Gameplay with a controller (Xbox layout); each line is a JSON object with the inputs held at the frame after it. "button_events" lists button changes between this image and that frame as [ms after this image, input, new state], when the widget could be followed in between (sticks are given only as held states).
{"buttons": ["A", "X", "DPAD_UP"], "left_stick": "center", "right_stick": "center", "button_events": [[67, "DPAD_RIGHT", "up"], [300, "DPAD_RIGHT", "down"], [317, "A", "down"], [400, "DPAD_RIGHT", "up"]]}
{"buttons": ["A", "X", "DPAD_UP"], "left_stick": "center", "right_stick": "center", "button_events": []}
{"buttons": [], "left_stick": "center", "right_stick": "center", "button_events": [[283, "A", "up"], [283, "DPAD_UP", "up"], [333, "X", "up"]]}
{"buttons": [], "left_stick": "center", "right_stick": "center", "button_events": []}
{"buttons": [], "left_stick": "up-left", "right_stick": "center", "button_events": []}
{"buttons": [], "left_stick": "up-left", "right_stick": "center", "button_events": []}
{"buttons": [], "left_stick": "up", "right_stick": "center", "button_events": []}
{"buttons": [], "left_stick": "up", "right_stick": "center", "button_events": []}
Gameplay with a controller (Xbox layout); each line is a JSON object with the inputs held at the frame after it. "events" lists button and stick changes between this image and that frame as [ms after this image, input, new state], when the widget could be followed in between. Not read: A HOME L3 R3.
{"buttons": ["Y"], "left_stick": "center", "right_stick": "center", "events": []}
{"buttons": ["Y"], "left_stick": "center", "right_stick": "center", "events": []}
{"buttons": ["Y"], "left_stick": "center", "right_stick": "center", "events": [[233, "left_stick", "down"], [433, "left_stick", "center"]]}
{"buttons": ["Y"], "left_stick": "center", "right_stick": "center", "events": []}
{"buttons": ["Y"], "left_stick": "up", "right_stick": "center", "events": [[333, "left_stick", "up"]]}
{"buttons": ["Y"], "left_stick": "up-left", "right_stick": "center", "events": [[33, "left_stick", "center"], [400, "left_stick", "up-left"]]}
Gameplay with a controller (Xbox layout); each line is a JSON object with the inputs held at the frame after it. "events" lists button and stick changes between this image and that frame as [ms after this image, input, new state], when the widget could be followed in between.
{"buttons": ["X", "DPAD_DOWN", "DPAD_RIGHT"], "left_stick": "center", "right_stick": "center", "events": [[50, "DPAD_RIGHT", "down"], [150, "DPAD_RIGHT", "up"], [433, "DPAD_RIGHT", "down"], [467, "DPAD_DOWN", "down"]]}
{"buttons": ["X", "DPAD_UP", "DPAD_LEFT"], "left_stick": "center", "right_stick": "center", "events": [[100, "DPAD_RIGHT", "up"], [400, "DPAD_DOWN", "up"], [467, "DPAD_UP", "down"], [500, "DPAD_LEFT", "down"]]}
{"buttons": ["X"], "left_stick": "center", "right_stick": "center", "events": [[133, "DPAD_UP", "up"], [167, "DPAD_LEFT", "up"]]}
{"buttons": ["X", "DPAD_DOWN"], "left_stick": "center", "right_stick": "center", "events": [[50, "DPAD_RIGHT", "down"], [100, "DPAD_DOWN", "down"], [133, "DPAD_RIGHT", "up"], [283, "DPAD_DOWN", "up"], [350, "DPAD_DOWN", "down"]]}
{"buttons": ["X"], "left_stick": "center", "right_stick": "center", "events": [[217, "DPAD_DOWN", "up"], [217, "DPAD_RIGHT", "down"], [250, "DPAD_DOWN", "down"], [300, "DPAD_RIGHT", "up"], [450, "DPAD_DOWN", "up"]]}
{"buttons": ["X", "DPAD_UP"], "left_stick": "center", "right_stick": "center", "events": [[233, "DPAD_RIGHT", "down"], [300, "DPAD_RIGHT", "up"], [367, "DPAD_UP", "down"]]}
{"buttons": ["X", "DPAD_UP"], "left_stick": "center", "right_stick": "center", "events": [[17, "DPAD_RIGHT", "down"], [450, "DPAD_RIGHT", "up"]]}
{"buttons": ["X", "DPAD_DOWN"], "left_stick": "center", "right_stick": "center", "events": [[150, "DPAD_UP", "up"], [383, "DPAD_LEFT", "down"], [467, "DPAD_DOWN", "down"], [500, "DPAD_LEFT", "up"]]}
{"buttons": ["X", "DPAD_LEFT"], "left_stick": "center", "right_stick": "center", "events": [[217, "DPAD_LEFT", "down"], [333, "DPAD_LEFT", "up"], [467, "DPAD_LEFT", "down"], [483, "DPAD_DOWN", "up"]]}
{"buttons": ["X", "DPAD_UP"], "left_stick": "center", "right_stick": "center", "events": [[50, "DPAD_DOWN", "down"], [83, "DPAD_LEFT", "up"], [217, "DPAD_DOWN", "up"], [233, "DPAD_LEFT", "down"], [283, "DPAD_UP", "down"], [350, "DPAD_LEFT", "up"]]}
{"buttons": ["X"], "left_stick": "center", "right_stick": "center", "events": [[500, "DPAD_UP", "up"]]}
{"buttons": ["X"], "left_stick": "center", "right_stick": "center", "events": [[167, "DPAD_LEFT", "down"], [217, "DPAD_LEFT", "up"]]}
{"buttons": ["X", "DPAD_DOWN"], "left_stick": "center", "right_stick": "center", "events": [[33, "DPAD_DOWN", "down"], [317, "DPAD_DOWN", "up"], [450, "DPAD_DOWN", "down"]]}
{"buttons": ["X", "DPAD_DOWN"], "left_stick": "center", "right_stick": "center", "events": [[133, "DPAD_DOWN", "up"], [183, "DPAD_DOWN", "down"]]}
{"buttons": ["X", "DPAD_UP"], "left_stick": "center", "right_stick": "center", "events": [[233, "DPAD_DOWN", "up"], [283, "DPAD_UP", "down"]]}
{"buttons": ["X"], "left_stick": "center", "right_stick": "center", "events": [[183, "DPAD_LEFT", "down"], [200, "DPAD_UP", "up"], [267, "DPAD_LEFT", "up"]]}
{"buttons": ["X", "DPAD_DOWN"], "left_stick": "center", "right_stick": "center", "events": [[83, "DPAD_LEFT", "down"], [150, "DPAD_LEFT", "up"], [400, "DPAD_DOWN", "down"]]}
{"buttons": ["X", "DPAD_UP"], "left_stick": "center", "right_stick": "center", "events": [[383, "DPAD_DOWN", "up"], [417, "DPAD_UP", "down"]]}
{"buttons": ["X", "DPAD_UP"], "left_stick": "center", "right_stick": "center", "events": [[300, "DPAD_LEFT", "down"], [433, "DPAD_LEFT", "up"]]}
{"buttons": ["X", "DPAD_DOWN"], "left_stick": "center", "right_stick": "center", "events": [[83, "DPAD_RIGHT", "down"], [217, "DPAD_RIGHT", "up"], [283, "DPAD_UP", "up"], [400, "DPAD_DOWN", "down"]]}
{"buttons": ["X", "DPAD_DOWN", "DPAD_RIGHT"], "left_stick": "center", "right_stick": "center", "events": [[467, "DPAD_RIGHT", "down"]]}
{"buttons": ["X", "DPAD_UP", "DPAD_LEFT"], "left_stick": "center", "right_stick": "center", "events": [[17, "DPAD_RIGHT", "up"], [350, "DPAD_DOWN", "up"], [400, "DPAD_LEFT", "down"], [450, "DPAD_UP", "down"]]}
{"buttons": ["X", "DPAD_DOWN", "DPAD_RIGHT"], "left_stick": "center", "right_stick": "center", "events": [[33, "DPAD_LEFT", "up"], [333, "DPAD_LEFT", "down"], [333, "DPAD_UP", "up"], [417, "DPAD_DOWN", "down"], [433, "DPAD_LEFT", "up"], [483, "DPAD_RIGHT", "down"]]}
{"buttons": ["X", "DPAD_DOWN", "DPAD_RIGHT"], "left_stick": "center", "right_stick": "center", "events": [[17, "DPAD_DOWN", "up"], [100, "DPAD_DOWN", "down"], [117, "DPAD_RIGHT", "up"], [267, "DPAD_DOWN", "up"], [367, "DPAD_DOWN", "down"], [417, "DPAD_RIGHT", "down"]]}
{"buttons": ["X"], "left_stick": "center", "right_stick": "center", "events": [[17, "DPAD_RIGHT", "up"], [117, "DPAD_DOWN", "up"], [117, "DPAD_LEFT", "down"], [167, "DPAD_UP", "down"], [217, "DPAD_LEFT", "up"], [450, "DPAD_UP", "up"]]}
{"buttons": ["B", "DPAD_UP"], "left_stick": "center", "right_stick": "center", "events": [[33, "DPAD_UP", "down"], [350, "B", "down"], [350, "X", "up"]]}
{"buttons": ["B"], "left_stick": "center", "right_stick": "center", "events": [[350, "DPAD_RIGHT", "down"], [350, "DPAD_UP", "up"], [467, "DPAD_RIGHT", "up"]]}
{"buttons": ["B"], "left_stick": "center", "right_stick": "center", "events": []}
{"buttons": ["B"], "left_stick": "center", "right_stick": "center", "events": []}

------------------------------

- **Prompt**
Copy the lines of the entries above that mention "controller".

- **Solution for this problem**
Gameplay with a controller (Xbox layout); each line is a JSON object with the inputs held at the frame after it. "button_events" lists button changes between this image and that frame as [ms after this image, input, new state], when the widget could be followed in between (sticks are given only as held states).
Gameplay with a controller (Xbox layout); each line is a JSON object with the inputs held at the frame after it. "events" lists button and stick changes between this image and that frame as [ms after this image, input, new state], when the widget could be followed in between. Not read: A HOME L3 R3.
Gameplay with a controller (Xbox layout); each line is a JSON object with the inputs held at the frame after it. "events" lists button and stick changes between this image and that frame as [ms after this image, input, new state], when the widget could be followed in between.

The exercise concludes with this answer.